## Goal
Present every line of the material below as a Markdown table with the columns Row and Line, numbering the rows and skipping any blank lines. Leave the pictures out.

## Data extract
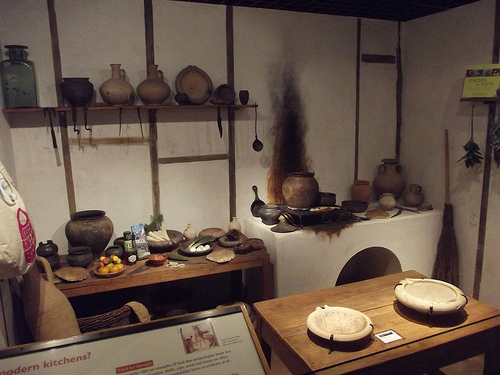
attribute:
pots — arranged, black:
[41, 43, 270, 103]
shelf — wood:
[19, 105, 258, 121]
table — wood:
[226, 276, 485, 349]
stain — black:
[272, 94, 312, 169]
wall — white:
[253, 17, 352, 158]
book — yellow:
[455, 65, 499, 103]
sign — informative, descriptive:
[1, 296, 245, 365]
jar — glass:
[5, 39, 46, 116]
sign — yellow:
[463, 57, 499, 101]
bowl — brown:
[63, 205, 119, 249]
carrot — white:
[149, 204, 168, 238]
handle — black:
[247, 183, 260, 199]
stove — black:
[257, 202, 370, 235]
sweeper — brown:
[444, 148, 475, 287]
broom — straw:
[429, 211, 473, 294]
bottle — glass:
[3, 47, 44, 106]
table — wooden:
[21, 241, 257, 336]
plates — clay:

## Solution
| Row | Line |
|---|---|
| 1 | attribute: |
| 2 | pots — arranged, black: |
| 3 | [41, 43, 270, 103] |
| 4 | shelf — wood: |
| 5 | [19, 105, 258, 121] |
| 6 | table — wood: |
| 7 | [226, 276, 485, 349] |
| 8 | stain — black: |
| 9 | [272, 94, 312, 169] |
| 10 | wall — white: |
| 11 | [253, 17, 352, 158] |
| 12 | book — yellow: |
| 13 | [455, 65, 499, 103] |
| 14 | sign — informative, descriptive: |
| 15 | [1, 296, 245, 365] |
| 16 | jar — glass: |
| 17 | [5, 39, 46, 116] |
| 18 | sign — yellow: |
| 19 | [463, 57, 499, 101] |
| 20 | bowl — brown: |
| 21 | [63, 205, 119, 249] |
| 22 | carrot — white: |
| 23 | [149, 204, 168, 238] |
| 24 | handle — black: |
| 25 | [247, 183, 260, 199] |
| 26 | stove — black: |
| 27 | [257, 202, 370, 235] |
| 28 | sweeper — brown: |
| 29 | [444, 148, 475, 287] |
| 30 | broom — straw: |
| 31 | [429, 211, 473, 294] |
| 32 | bottle — glass: |
| 33 | [3, 47, 44, 106] |
| 34 | table — wooden: |
| 35 | [21, 241, 257, 336] |
| 36 | plates — clay: |